Reading text:
◆ ◆ ◆

Data compression can reduce the space required to store a single payload. That's...

ithkuil · on Sept 19, 2024

I think it is useful to consider this a form of lossless compression not only because it technically is a form of lossless compression but also because a simple compression algorithm like this is a good introduction to the various tradeoffs that compression algorithms can have.

This is an instance of dictionary encoding where terms are words and dictionary code space is the entire machine addressing space (heap).

The disadvantage of this approach is that you can only "deduplicate" words that are exactly the same and you cannot remove duplicated substrings. Another disadvantage is that the dictionary code size is 8 bytes which means you achieve some saving only for words that are longer than 8 bytes (plus some other overhead for the interning index).

Compression algorithms that use dictionary encoding typically use code/symbol sizes smaller than 64 bits, often using variable length encoded numbers encoded with some kind of entropy coding that is able to use short bit sequences for codes representing dictionary entries appearing often and longer bit sequences for less frequent ones.

◆ ◆ ◆

Material shown:
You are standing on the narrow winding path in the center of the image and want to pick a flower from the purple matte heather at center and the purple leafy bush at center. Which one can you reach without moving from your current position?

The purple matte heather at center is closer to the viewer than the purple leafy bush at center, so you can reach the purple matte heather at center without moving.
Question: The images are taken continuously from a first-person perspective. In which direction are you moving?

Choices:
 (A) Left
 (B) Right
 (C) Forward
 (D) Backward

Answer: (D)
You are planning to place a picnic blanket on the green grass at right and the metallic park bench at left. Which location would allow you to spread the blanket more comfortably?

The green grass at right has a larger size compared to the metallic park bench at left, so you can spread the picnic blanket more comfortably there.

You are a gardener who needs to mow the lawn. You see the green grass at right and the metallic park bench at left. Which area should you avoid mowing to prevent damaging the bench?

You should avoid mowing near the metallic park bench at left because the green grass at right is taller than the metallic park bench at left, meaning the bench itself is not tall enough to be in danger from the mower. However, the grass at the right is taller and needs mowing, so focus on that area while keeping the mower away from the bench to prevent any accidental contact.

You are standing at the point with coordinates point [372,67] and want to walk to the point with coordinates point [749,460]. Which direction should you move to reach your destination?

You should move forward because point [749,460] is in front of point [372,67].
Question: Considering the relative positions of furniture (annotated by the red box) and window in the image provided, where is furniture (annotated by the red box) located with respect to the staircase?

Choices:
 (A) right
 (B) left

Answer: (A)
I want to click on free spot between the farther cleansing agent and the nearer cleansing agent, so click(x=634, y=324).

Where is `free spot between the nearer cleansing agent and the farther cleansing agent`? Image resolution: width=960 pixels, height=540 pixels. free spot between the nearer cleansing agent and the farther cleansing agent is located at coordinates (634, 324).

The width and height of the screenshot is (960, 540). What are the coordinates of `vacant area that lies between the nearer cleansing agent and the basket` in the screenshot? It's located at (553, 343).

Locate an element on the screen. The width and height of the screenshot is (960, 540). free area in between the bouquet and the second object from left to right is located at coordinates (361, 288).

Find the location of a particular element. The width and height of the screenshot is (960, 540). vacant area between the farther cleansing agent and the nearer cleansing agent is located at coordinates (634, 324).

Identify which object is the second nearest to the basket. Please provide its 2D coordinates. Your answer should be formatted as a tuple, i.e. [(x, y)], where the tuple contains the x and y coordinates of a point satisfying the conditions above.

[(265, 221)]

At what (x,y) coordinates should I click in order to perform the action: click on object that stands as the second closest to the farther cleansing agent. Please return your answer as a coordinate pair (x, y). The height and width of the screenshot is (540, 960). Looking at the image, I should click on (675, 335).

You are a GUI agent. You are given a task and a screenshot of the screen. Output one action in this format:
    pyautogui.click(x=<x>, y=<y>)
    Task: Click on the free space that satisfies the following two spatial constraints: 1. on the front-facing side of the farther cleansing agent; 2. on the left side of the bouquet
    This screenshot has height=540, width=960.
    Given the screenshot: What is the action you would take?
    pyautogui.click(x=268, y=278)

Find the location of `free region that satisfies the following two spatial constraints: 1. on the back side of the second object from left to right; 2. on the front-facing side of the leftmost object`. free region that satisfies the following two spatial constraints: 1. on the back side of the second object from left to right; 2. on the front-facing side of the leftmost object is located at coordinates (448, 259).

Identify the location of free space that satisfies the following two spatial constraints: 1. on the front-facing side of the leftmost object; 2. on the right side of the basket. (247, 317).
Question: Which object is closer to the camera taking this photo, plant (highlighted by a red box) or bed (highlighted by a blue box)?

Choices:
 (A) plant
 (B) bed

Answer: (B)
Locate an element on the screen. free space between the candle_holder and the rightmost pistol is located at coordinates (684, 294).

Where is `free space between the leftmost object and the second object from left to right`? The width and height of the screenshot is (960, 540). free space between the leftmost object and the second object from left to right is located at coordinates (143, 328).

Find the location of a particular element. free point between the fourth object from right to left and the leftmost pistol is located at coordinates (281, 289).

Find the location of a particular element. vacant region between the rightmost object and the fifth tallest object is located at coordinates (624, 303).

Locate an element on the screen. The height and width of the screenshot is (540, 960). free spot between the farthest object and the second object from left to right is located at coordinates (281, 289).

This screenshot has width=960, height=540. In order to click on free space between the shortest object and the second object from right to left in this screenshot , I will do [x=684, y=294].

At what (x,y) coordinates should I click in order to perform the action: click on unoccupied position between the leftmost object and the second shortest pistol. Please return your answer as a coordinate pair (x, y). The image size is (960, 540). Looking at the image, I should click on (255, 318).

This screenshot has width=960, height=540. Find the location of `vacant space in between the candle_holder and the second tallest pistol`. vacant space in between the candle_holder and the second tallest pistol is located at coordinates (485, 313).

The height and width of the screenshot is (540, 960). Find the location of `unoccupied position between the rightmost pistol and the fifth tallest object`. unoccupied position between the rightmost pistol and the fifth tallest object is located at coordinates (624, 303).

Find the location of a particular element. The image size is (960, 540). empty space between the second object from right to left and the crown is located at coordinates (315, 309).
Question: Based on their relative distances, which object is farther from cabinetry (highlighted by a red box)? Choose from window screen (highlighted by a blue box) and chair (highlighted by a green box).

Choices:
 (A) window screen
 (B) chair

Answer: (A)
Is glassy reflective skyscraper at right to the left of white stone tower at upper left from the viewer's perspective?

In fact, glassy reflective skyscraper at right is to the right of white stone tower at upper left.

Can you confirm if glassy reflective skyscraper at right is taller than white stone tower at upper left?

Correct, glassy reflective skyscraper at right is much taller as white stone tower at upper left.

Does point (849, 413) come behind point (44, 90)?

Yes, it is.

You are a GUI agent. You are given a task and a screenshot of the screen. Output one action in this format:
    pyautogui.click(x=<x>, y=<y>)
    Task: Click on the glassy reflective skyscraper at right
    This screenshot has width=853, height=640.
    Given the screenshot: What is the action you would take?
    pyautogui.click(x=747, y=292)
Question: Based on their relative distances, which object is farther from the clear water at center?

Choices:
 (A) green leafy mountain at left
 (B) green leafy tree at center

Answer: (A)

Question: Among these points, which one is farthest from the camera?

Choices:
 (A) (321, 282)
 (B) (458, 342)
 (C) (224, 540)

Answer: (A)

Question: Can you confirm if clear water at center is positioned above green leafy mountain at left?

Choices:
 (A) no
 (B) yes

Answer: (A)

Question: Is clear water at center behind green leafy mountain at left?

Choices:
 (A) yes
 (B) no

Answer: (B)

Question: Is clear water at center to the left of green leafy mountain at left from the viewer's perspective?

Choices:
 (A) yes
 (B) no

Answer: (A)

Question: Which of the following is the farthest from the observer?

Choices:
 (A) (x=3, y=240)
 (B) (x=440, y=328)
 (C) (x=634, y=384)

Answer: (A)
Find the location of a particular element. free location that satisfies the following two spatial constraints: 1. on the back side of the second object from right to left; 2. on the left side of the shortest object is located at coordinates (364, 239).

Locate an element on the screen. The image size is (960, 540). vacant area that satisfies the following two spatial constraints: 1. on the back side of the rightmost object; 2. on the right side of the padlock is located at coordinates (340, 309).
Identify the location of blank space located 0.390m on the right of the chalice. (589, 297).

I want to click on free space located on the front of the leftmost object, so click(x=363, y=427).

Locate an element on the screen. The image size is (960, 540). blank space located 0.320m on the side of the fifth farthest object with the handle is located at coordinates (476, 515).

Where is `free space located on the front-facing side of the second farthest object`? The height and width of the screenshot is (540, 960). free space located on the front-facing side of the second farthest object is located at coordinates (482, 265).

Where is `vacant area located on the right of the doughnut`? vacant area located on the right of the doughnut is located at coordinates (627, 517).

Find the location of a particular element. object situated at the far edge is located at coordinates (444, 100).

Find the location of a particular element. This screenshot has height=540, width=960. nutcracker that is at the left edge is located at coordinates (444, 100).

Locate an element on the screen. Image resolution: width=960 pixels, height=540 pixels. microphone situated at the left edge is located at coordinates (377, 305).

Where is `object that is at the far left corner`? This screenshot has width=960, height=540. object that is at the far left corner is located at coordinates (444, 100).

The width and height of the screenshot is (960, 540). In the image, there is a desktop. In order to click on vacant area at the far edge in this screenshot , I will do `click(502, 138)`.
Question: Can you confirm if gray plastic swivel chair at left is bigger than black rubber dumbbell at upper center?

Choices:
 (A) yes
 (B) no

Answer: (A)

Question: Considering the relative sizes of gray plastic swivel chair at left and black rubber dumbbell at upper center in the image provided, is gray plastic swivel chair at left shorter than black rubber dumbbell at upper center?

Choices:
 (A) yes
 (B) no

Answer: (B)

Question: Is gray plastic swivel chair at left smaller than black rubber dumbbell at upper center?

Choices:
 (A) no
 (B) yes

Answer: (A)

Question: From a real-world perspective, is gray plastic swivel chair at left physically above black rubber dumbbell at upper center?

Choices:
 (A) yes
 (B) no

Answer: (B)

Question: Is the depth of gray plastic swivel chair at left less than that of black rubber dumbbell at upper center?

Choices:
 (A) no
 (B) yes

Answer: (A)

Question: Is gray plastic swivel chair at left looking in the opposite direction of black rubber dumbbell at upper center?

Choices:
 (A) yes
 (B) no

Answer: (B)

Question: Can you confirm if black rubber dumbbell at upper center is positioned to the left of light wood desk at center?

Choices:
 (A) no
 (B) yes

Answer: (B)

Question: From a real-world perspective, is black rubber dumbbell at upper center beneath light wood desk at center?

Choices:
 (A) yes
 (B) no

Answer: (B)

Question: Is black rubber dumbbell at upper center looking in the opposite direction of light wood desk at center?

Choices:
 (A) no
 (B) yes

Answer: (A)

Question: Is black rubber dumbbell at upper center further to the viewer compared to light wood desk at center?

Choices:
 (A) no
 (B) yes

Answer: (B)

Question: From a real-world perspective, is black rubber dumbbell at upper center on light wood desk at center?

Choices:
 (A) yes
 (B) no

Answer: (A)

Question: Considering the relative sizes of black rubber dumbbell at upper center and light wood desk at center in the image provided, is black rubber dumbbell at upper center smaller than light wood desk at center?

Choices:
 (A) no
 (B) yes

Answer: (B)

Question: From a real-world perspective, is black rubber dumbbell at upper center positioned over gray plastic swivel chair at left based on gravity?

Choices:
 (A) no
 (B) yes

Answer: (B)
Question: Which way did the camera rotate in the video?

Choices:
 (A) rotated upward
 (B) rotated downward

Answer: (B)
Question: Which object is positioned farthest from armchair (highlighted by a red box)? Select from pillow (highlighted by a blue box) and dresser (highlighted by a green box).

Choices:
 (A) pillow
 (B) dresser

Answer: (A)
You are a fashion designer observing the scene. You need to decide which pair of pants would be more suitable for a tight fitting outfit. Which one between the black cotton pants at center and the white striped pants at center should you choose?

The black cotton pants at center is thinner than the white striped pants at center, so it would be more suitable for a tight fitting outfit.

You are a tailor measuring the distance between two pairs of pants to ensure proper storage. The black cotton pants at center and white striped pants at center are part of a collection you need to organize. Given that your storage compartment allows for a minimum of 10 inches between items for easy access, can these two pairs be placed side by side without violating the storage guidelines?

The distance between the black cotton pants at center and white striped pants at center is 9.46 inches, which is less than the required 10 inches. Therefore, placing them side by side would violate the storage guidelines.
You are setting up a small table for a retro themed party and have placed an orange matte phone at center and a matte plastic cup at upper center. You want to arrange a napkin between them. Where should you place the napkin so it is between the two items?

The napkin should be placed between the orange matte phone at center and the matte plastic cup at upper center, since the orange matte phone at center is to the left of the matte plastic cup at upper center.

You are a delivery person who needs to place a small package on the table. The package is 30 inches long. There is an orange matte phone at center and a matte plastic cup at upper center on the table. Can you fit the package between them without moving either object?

◆ ◆ ◆

Exercise brief: Add a few sentences that carry on the forum discussion of interning as dictionary compression, starting right after its last sentence.

Response box:
But the idea is the same. During decompression you read each "number" from the compressed stream and you use it effectively to index an array that contains the target (sub)strings.

The algorithm in the post just interprets the 64-bit dictionary code as an index in the giant array that is the machine addressing space.

rat9988 · on Sept 19, 2024

I'm not sure I can follow you here. Data compression cannot reduce the size of a single word if we count the dictionary size.

recursive · on Sept 19, 2024

It's not impossible... but who said anything about a single word?

wjholden · on Sept 19, 2024

I like the term "deduplication."